2015-10-26
Petitioners crowd outside government headquarters ahead of the central committee plenary session in Zhongnanhai, Beijing, Oct. 26, 2015.
Courtesy of Xu Peiling.
As the ruling Chinese Communist Party gears up for its fifth plenary session since President Xi Jinping came to power, Xi is facing a huge political backlash over his ongoing anti-corruption campaign, analysts said on Monday.
The fifth plenum of the party's central committee is scheduled to run from Tuesday to Thursday in Beijing, and comes amid major personnel changes in the highest echelons of China's leadership.
More than half of the central committee's members have been fired or moved to different posts in the run-up to the plenum, official media reported.
"The large-scale reshuffle is extremely rare in the history of the CPC [and is] a result ... of the anti-graft campaign, which has been of unprecedented severity," the Global Times, which is run by party mouthpiece the People's Daily, said in a political analysis.
According to the Beijing Daily newspaper, the mouthpiece of the Beijing municipal branch of the party, 104 of a total of 205 central committee members have been "promoted, demoted or expelled from their positions since 2012."
Of those, 16 were transferred to less important posts, and seven were removed, it said.
Party discipline
The Global Times quoted Party School professor Zhang Xixian as saying that the moves reflect Xi's ongoing focus on discipline within the party, which includes not just the anti-corruption campaign, but tighter regulation of members' activities and publicly expressed opinions.
"The country is laying the foundation to comprehensively strengthen party discipline between 2012 and 2017," Zhang told the paper.
While Xi's anti-corruption campaign has netted seven central committee members and more than 100 officials at ministry level or above since he took power in November 2012, there is a growing backlash among the party's 60-some million members, analysts said.
Recently reported comments by party graft-buster Xu Aisheng suggest a host of unforeseen consequences from the corruption campaign, which critics say is highly selective, operating more like a political campaign targeting Xi's political rivals, according to online commentator Xiucai Jianghu.
"There are very deep waters around the anti-corruption campaign," he said. "I think the anti-corruption campaign is already beginning to attack itself, much like the accusations of witchcraft during the Han dynasty [206 BC-220 AD]."
"It's being used to attack political rivals by accusing them of corruption, and removing them from their posts," Xiucai Jianghu said. "Corruption is endemic within the Communist Party, so this is just a tactic."
The anti-corruption campaign is generally waged behind closed doors, with party investigators handing a case over to the judicial authorities only when they have collected evidence and decided that a suspect is guilty enough to denounce in public and expel from the party.
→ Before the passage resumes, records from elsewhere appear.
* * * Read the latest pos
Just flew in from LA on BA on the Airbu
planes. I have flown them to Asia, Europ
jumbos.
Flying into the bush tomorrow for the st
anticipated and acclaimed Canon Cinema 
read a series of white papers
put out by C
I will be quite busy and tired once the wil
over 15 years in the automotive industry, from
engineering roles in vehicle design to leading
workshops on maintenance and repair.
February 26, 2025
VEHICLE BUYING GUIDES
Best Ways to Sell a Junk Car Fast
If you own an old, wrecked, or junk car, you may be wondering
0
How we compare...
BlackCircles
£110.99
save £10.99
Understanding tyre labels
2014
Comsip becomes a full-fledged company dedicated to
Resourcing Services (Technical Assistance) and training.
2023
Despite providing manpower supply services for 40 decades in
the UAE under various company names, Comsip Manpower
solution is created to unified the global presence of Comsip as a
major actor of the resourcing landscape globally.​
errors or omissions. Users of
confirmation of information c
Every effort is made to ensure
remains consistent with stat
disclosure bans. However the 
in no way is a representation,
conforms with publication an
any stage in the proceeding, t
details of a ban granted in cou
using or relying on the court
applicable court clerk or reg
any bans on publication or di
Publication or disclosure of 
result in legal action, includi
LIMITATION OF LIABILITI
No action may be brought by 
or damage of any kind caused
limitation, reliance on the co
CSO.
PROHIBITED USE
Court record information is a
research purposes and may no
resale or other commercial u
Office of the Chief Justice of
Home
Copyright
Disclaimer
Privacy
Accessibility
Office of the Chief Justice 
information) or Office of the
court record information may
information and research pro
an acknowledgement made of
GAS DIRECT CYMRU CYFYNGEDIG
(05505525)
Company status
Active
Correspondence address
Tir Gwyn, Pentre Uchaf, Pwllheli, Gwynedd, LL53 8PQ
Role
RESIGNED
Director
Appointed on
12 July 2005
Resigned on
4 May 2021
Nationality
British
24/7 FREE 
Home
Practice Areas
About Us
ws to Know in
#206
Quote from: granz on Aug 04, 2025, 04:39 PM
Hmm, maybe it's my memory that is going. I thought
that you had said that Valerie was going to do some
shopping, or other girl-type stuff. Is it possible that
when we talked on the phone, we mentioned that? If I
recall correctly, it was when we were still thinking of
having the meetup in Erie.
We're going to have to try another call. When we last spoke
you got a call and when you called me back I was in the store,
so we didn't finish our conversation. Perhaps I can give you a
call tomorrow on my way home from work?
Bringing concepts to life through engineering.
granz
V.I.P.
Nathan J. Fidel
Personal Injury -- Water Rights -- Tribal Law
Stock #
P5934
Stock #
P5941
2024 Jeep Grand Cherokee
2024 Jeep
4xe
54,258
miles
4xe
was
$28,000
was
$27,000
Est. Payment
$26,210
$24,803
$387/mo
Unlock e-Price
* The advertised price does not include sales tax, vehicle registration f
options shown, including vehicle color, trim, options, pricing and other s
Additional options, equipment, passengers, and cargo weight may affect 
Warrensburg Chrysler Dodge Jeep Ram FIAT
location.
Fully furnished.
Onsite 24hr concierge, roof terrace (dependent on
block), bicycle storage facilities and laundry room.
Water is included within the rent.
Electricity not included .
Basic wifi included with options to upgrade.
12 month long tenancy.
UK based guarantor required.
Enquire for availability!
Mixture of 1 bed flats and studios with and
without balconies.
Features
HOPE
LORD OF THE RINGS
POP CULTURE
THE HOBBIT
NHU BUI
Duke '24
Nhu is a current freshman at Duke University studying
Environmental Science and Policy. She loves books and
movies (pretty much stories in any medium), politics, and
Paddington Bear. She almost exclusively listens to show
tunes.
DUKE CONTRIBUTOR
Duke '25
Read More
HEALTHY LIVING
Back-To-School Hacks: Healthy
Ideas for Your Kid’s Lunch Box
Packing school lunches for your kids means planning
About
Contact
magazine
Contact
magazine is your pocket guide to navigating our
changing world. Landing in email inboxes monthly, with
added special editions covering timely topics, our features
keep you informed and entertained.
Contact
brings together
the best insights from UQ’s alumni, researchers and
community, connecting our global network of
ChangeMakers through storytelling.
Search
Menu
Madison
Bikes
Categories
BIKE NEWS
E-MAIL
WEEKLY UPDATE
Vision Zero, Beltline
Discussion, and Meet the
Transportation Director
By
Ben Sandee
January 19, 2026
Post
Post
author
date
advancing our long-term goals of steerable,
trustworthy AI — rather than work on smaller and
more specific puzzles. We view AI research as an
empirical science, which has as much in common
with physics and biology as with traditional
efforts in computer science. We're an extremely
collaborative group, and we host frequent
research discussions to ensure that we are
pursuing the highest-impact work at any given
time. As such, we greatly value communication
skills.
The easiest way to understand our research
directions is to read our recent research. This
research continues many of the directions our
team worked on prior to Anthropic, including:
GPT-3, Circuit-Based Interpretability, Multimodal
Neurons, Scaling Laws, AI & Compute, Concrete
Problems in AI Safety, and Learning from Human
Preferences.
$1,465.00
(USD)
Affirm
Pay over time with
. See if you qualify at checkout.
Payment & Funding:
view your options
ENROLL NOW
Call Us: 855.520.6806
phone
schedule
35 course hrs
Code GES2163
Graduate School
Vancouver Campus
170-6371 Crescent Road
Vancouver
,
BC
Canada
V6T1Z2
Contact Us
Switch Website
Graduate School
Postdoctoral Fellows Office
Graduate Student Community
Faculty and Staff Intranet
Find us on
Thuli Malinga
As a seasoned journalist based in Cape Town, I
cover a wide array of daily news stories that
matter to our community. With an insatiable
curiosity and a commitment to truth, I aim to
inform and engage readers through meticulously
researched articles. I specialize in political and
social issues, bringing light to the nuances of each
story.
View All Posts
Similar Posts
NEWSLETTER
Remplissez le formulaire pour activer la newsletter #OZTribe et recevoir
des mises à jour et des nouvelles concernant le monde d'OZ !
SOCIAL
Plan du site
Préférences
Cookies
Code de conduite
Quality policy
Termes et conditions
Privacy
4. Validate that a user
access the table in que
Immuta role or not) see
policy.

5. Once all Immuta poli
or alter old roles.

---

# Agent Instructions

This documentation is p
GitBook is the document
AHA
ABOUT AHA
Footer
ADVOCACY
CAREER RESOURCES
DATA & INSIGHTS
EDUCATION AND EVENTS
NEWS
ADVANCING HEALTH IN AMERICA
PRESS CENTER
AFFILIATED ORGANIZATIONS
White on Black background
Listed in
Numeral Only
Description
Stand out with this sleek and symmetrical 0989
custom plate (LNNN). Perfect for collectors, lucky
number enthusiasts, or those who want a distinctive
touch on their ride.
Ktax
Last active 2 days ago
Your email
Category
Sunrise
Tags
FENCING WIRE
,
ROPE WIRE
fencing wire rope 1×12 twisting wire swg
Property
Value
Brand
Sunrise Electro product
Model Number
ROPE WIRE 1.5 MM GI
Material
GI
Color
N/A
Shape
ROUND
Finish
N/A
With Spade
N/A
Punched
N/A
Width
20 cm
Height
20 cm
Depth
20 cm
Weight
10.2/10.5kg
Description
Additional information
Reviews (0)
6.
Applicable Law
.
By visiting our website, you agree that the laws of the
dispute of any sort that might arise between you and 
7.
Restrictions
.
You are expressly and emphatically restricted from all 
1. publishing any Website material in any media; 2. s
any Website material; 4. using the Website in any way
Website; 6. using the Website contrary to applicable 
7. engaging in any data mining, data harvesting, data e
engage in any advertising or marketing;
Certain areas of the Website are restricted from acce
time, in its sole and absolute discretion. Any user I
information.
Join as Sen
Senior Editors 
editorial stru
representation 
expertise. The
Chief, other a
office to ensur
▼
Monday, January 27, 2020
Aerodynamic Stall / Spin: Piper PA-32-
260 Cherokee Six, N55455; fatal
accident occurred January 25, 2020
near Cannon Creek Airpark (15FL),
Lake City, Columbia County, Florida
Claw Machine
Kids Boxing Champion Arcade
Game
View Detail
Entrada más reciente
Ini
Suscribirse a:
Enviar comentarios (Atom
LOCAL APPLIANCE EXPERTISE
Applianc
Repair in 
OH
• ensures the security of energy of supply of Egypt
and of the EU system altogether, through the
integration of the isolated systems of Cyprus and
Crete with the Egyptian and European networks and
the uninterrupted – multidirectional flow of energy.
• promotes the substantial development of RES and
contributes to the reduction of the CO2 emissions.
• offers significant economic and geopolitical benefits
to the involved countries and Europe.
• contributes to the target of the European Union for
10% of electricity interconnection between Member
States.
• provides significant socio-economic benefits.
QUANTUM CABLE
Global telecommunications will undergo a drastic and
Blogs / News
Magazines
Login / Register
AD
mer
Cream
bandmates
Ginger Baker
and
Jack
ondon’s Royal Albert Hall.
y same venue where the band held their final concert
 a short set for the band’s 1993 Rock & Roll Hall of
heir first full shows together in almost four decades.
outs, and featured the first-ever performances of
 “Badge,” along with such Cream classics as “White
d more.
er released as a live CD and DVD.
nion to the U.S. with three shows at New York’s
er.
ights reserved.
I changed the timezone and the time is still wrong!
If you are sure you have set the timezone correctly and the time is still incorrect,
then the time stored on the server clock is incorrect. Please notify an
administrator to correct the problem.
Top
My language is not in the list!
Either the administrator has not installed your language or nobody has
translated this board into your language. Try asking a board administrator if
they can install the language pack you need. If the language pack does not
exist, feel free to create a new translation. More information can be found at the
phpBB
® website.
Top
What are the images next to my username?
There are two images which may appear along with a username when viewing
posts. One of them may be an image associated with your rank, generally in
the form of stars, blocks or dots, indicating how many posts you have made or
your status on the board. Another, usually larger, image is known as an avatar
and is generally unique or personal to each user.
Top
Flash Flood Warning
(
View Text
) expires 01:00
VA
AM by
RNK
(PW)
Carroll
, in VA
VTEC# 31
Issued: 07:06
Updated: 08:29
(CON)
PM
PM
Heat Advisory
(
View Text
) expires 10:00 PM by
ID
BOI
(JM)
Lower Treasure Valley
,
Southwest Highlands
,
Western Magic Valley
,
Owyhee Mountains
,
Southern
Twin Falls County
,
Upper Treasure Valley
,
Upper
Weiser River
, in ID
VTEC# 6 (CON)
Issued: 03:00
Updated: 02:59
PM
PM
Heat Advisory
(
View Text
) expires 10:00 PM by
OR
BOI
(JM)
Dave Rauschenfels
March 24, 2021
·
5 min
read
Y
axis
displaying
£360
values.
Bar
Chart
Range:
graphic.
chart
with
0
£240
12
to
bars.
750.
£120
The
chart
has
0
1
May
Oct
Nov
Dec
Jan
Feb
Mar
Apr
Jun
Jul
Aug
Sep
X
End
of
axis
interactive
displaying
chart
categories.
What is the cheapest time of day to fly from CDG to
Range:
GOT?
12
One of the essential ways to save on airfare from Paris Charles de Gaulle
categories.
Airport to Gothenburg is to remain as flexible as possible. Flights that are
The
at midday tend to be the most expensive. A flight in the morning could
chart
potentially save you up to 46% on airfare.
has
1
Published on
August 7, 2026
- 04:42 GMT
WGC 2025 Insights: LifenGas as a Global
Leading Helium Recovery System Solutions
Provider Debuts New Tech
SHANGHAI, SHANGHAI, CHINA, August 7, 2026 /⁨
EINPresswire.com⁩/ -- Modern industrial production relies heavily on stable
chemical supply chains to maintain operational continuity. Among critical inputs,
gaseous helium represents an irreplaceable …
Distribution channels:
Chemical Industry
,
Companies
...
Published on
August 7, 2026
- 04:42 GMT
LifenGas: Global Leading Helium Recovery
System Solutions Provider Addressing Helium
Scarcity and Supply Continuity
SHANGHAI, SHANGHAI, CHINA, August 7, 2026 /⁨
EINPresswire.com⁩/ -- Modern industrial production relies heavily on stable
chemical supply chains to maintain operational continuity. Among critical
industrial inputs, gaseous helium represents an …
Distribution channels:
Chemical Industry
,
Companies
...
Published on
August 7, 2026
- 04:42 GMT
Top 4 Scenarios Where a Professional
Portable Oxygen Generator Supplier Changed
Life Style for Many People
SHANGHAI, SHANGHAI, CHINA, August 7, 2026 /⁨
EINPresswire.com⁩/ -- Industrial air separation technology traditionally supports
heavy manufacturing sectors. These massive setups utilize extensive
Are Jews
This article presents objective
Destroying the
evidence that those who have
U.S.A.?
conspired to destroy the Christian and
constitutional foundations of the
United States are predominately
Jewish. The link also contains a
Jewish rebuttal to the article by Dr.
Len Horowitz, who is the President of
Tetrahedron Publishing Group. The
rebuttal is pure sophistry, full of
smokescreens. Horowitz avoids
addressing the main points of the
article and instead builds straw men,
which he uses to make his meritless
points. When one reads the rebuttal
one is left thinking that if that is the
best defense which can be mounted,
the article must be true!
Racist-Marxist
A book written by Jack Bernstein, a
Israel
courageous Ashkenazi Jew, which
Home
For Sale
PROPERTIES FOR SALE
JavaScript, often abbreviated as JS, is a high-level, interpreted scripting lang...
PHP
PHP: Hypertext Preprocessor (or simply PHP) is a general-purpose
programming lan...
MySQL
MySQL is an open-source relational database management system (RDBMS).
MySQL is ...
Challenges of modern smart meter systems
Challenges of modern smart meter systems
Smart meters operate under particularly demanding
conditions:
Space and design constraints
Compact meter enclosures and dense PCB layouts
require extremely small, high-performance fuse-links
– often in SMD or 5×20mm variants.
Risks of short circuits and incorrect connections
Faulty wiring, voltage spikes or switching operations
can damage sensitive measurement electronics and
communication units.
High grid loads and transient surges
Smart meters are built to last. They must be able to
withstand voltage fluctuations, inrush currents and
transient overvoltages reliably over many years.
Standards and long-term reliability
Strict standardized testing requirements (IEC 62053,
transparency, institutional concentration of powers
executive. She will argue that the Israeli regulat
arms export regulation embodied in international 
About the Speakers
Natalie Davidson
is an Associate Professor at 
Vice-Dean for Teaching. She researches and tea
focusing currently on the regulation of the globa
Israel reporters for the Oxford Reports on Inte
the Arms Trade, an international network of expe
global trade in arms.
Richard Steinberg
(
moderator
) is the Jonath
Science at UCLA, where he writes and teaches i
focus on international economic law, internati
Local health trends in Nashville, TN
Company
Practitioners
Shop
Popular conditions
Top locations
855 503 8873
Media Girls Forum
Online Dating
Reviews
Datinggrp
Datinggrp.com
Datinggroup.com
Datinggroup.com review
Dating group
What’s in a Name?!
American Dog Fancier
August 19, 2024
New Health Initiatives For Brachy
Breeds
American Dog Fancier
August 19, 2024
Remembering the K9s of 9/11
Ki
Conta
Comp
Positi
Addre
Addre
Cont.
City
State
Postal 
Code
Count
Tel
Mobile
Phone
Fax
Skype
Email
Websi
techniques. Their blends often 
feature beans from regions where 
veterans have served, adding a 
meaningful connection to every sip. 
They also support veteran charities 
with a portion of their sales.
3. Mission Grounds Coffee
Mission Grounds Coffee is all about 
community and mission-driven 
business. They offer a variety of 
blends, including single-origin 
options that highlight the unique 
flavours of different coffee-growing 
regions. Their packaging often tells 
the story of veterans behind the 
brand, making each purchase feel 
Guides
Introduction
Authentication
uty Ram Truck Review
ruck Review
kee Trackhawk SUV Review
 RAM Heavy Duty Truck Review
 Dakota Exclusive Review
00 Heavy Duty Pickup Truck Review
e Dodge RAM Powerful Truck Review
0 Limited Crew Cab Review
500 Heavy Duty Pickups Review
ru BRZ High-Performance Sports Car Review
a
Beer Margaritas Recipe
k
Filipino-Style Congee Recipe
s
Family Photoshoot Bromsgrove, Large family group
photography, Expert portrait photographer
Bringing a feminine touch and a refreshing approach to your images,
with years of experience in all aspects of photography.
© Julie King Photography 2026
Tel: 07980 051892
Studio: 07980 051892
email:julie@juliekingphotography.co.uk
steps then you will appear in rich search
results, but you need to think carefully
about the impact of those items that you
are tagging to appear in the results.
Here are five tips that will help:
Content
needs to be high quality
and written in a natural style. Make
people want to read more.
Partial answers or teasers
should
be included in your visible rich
Veteran Hebei journalist Zhu Xinxin said the government had been hoping to gloss over resistance to the campaign from within party ranks.
"The whole reason why the government didn't want ... details made public is that it was afraid the party's [intended] shining and righteous image would be damaged," Zhu said.
"Now that details of internal political struggles have emerged ... they are showing that there is a big hole in the party's shiny image."
Range of complaints
As China's leaders prepared to meet in session on Tuesday, petitioners gathered in the capital with a range of complaints against the government, in a bid to have their grievances heard.
However, the authorities have boosted the level of manpower aimed at detaining those who complain, before escorting them back under guard to their hometown, petitioners said.
"There is a particularly harsh crackdown [this year], with interceptors outnumbering petitioners at all of the main complaints departments," Jiangsu petitioner Tang Shuxiu said on Monday.